Anyway, after the Davis pick who else would you guys have wanted other than diaz at 52? Pittsnoogle? I doubt he would have fit in with davis already there unless we really wanted competition for that big man spot. Adams? Perhaps. Gansey? Maybe. IM happy with the diaz pick. If he can get his athelticism back, he can be a fun guy to watch, whether its for us or for aneheim. Or just leave him in europe for a couple years i guess, a few years ago the this guy would probably crack the lineup on the clippers, maybe even start a game or two. Now, the clippers are so deep its a whole nother ball game. Remember it was just 2 years ago we had brunson starting at PG, chalmers making a start or two and getting PT. Diaz would have gotten PT on that team. Look at us now.


----------



## The Yeti

Chase Budinger = scandalous hops, but also has a really great feel for the game

And what sort of name is Lute?
I trust you all know what a lute is.... dear mom and dad, thanks for the name. Your loving son, Lute.


----------



## BBall06

Yamaneko, why do you have this obsession with bashing Goldwire? You have put his name in at least 3 recent threads. You guys ended up with Eisley and he didn't do anymore than Goldwire. Ya still sore about Tabuse?  Give it a rest already.


----------



## choiboi46

Diaz is the Arenas/Redd/Mobley of this draft....

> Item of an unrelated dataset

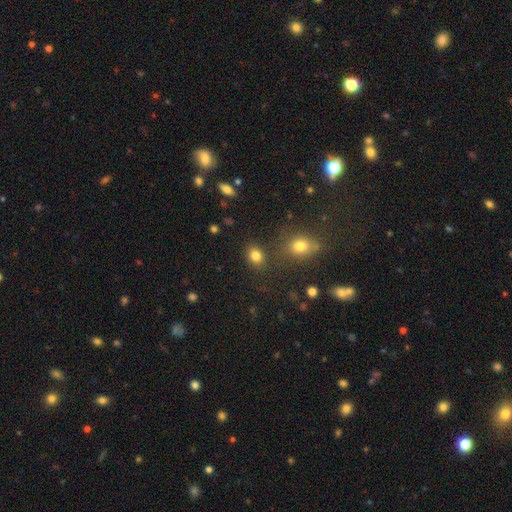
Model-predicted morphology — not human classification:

He will make alot of team regret passing him


----------



## clips_r_teh_wieners

choiboi46 said:


> Diaz is the Arenas/Redd/Mobley of this draft....
> 
> He will make alot of team regret passing him


and i think we're going to regret it if we cut him from the team or let him stay in europe. i dont want another sofofatass fiasco. i hope he explodes in the summer league and pries away a roster spot from someone. either way i think this guy has a lot to show if he gets the opportunity


----------



## TucsonClip

Budinger is going to be a star at Arizona and in the NBA. He has every offensive tool you could ever want from a player. Just kick back and watch, because he is going to put on a show next year.


----------



## yamaneko

Yup. I interviewed chase a couple of months ago at a tournament, he said that if he does really well he will consider one and done. I dont know why the mocks dont consider him for the 07 mock yet, hes proven himself last year and in the off season all star games. He also said he wants to try out for the olympic volleyball team. 

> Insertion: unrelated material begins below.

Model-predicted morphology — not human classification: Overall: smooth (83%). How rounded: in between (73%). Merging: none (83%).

> Yamaneko, why do you have this obsession with bashing Goldwire? You have put his name in at least 3 recent threads. You guys ended up with Eisley and he didn't do anymore than Goldwire.


Its not just goldwire, like i said, its a history of guys like that that dunleavvy has, Goldwire, Eisley, darrick martin, Kenny anderson, maurice baker, Doug overton, Randy livingston. Tell me, is there ANY other coach in the league who has gone through as many scrub PG's in the last 3 years? I love dunleavvy as a talent finder, but dang, you have to admit he just loves to needlessly have scrub vet journeyman PG's on the team....personally id much rather have a Tabuse, a Diaz, or another young, change of pace guy, fan favorite, etc. riding the end of the bench rather than paying tripple to one of these old guys. You prefer guys like overton, etc. to guys like diaz?


----------



## Roscoe_Clipps

Eisley should not be placed in a list of scrub point guards. That's an insult to him. He was a starter at Utah before he came to us. By the way, he had a 9.1 assists to turnover ratio why he was at LA last year...


----------



## bootstrenf

Roscoe_Clipps said:


> Eisley should not be placed in a list of scrub point guards. That's an insult to him. He was a starter at Utah before he came to us. By the way, he had a 9.1 assists to turnover ratio why he was at LA last year...

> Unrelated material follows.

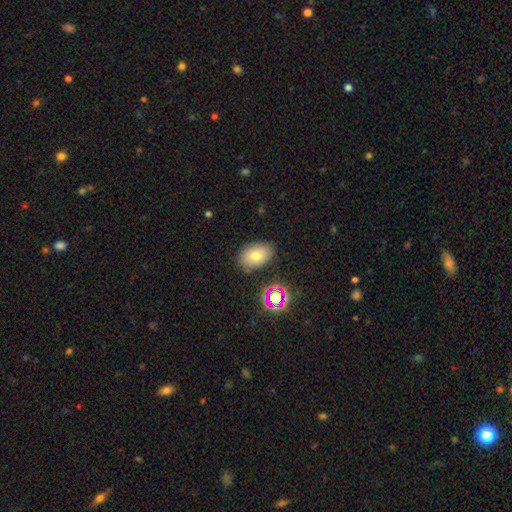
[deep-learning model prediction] Overall: smooth (68%). How rounded: in between (84%). Merging: none (80%).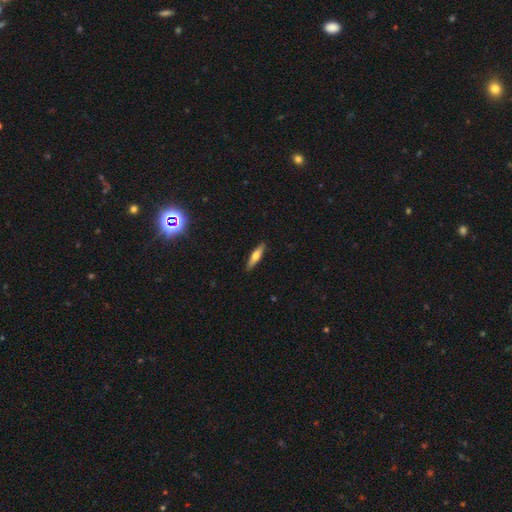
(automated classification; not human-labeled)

he was a starter. his best days are way behind him. right now, he's a scrub.
if we keep someone like him, mccarty, or some other scrub over diaz, i will be pissed.

someone like diaz doesn't have to contribute for the clippers to get wins. i just want diaz to enter the dunk contest, so that the clippers get more media coverage.


----------



## choiboi46

Diaz in the dunk contest would be cool....doesnt he have lik a 45in vertical

I wanna see a Clippers dunk contest between Singleton, Diaz, Maggette and Korolev(won dunk contest for the youth russian league or w/e)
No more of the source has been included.